§ **QUOTED PASSAGE**

****************************************

And just by the way, also, I haven't mentioned it, but the entire data set of the Collection can be downloaded in a variety of formats for reuse. And of particular interest, thanks to the help of our colleague Alisher, all the metadata of the database, everything, is available in the ZMO Institutional Repository. So you can download massive CSV files with everything, and it's this kind of file that is the backbone for the computational analysis.

If we go back to the website, so there's a page, digital humanities. I won't present my methodology in detail, but on the website, you have everything. You can even have access to the Python code, which kind of, you can see how the visualization were created. Let's start with temporal analysis here. Temporal analysis can reveal important trends and patterns in the corpus over time. How certain themes or topics have gained or lost prominence in Burkinabè and Beninese newspapers when discussing about Islam and Muslims. The following graphs illustrate the yearly frequency of the top 10 most frequent keywords in each corpus. Here the first one you have with Benin. It's a bit crowded here, maybe fewer keywords would have been better, but for example an interesting trend for Benin is the Ahmadiyya in red, you can see here around the 2010s, and the Ahmadiyya community is not that large in Benin, but they have a very effective communication strategy. And if we look, for example, for Burkina Faso, then obviously since around, let's say 2015, then you have this huge spike here about terrorism and radicalization, which makes sense with the problems that the country has faced in recent years.

Also interesting thing you can do is to compare the annual frequencies of selected keywords. So topics, Islamic association, or Muslim leaders. Here, for example, with Benin, you can see this huge spike here, which is the keyword cooperation with Arab states. In the mid 70s and 80s, when Benin developed strong relation with Gaddafi's Libya. I also did it for Islamic associations in Burkina and main prominent Muslim leaders. And this is a good indication of the influence and favorable treatment that certain Muslim leaders or association enjoy in the media. So for example, if I go down here, sorry, it's a bit fast. So you have the annual frequency of selected Islamic association. You can really observe what are the associations that feature more prominently in the media. And you can also do this for Muslim leaders, for example. So you can see who are the main imams or preachers who feature in the newspapers.

****************************************

Saved data entries
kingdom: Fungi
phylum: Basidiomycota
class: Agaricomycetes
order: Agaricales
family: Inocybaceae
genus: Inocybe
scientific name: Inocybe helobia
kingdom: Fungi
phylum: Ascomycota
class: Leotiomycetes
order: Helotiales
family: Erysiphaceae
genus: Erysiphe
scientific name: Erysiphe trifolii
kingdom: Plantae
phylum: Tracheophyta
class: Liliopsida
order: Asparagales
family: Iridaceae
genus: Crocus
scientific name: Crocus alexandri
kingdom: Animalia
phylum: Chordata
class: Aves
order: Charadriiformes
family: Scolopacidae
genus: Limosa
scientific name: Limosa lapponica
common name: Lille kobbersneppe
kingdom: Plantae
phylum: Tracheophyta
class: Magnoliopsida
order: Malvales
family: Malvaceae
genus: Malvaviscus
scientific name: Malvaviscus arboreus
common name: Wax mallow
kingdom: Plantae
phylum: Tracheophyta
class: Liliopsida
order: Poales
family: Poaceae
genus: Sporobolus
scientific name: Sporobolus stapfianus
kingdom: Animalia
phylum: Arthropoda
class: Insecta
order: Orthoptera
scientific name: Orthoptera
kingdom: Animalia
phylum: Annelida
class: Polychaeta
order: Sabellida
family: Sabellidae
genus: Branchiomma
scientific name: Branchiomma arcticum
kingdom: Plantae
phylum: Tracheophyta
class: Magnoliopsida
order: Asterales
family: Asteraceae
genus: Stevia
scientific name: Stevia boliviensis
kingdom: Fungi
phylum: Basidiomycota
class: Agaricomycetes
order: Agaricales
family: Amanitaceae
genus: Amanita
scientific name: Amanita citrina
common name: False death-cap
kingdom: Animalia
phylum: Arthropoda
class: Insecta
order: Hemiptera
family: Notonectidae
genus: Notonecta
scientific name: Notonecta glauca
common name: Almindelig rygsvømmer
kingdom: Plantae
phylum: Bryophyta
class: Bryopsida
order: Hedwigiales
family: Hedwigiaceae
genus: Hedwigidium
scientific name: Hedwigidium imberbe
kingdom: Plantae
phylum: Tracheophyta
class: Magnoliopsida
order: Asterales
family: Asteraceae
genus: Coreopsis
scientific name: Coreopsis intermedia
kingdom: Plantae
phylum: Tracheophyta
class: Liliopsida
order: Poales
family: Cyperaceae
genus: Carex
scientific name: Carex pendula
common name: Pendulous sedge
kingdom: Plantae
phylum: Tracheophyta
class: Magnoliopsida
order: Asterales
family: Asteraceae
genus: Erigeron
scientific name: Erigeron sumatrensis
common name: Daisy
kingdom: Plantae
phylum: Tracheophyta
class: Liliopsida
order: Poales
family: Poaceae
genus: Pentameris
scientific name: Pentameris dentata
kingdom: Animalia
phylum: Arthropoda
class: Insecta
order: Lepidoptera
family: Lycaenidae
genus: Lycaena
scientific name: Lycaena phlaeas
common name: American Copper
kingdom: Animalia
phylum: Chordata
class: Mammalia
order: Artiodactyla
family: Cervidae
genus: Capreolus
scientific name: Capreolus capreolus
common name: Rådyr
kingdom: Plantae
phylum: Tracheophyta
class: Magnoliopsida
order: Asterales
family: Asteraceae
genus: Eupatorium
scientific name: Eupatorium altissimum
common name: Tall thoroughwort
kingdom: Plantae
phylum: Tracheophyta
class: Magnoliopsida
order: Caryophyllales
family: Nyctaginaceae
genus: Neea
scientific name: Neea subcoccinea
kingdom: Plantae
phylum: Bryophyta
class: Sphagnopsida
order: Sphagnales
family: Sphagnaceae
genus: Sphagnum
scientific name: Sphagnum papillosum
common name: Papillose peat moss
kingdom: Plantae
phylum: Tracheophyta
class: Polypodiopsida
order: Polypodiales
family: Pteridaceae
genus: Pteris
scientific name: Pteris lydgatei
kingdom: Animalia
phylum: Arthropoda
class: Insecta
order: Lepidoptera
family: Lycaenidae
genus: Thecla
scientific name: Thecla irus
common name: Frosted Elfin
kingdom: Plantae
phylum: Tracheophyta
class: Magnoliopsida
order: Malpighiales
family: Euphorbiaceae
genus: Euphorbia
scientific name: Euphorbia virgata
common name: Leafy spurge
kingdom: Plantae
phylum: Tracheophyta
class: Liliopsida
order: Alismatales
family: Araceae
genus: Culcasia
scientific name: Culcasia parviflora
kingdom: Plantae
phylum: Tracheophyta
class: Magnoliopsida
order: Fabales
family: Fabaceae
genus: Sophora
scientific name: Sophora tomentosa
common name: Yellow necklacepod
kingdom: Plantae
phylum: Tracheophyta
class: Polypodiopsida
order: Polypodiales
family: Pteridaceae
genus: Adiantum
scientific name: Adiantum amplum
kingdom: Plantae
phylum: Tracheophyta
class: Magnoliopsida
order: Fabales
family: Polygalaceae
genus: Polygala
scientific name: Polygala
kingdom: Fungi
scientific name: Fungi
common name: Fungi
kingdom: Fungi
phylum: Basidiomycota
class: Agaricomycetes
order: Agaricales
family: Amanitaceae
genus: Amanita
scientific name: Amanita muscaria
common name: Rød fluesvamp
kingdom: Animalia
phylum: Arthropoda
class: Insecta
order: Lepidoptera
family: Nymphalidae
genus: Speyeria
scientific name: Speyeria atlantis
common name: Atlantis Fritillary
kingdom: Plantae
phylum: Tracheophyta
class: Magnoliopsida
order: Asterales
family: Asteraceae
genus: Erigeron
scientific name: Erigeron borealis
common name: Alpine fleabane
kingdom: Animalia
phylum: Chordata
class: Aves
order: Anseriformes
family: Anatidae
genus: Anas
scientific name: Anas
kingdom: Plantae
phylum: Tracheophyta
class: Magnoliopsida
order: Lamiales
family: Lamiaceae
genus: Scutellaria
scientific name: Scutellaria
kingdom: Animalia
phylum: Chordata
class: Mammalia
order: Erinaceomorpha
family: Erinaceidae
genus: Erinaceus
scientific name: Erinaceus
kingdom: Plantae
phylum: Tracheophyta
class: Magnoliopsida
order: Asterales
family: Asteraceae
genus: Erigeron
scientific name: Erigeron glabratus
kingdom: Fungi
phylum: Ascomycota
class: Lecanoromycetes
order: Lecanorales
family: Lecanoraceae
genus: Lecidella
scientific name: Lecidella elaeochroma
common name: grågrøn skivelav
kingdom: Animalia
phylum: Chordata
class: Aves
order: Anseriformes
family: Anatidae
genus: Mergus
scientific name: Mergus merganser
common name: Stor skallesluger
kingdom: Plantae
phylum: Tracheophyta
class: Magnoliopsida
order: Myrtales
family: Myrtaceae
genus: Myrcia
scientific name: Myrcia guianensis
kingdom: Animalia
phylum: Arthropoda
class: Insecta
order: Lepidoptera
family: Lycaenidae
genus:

****************************************

§ **PROBLEM 1**
According to the transcript, where is all the metadata of the database available?
§ **PROBLEM 2**
Rewrite the transcript between "And just by" and "the computational analysis.", inclusive, replacing "CSV" with "XLSX".

§ **PROBLEM SOLUTION 1**
In the ZMO Institutional Repository.

§ **PROBLEM SOLUTION 2**
And just by the way, also, I haven't mentioned it, but the entire data set of the Collection can be downloaded in a variety of formats for reuse. And of particular interest, thanks to the help of our colleague Alisher, all the metadata of the database, everything, is available in the ZMO Institutional Repository. So you can download massive XLSX files with everything, and it's this kind of file that is the backbone for the computational analysis.